Indian elections stand out as the Christmas of our democracy when the poor and ignored get gifts that no one would otherwise ever give them. It is the only time that they are pampered for something that they own, a vote. It happens occasionally because elections, unfortunately, have a schedule and that is a strong argument for not holding simultaneous state, municipal and Central elections.
Right now, the people of the five states going to polls have a spread laid out for them. Akhilesh Yadav, Arvind Kejriwal, Captain Amarinder Singh, Amit Shah are their Santa Clauses. The Samajwadi Party, which has just released its manifesto for Uttar Pradesh, is promising free medical aid, pension, pressure cookers and laptops, besides, of course, cycles, their party symbol. In Punjab, the BJP is offering free land and houses plus sugar and ghee. The Congress has promised young men and women 5 million smartphones, including a free usage plan for a year. AAP is offering them jobs and women-only bus services. Last year itself, the BJP government in Goa gave free data and calls to people on their phones. The giveaways are long and since all parties must do it, the voter is in the position of getting unasked-for bribes, and still exercising political conscience if he or she so desires.

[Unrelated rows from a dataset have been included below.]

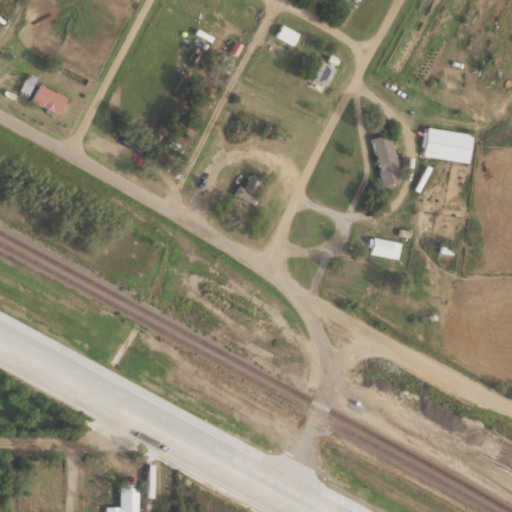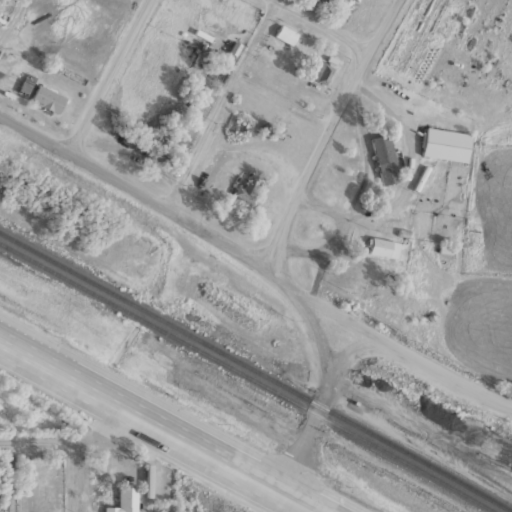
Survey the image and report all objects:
building: (321, 0)
building: (343, 0)
building: (182, 5)
road: (321, 26)
building: (285, 33)
building: (319, 75)
road: (109, 76)
building: (24, 84)
building: (46, 98)
road: (331, 128)
building: (444, 143)
building: (383, 158)
building: (246, 189)
road: (187, 217)
building: (378, 221)
building: (381, 247)
road: (318, 329)
railway: (257, 369)
road: (439, 370)
railway: (245, 375)
road: (321, 405)
road: (166, 421)
road: (421, 430)
road: (76, 436)
building: (125, 498)
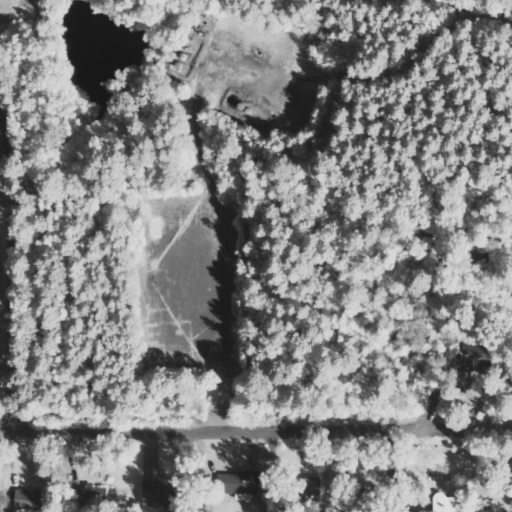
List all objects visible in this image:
road: (401, 63)
road: (219, 207)
road: (11, 262)
building: (478, 359)
road: (256, 430)
building: (95, 495)
building: (163, 495)
building: (34, 499)
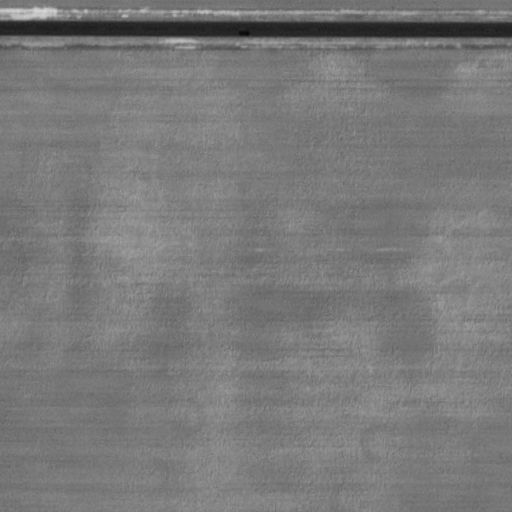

Since India has only just risen above starvation levels, food is an inevitable component in election freebies and it goes back all the way to the late Tamil Nadu Chief Minister MG Ramachandran whose pioneering midday meal for school children in the 1980s set off this trend. It led to the state’s politicians making more and more lofty promises and keeping them. It cost huge amounts of money, but the state still managed to get by without too much difficulty. The argument made against freebies is that it’s poor economics, but the Indian state leaks so much more in so many other places that it is malicious to start pinching pennies for those at the bottom of the pit. An election freebie is essentially a proxy social security initiative. Just about the only thing that the poor have against the government is their vote and if for pressing a button they can get a loan waived off, then it is a virtuous trade.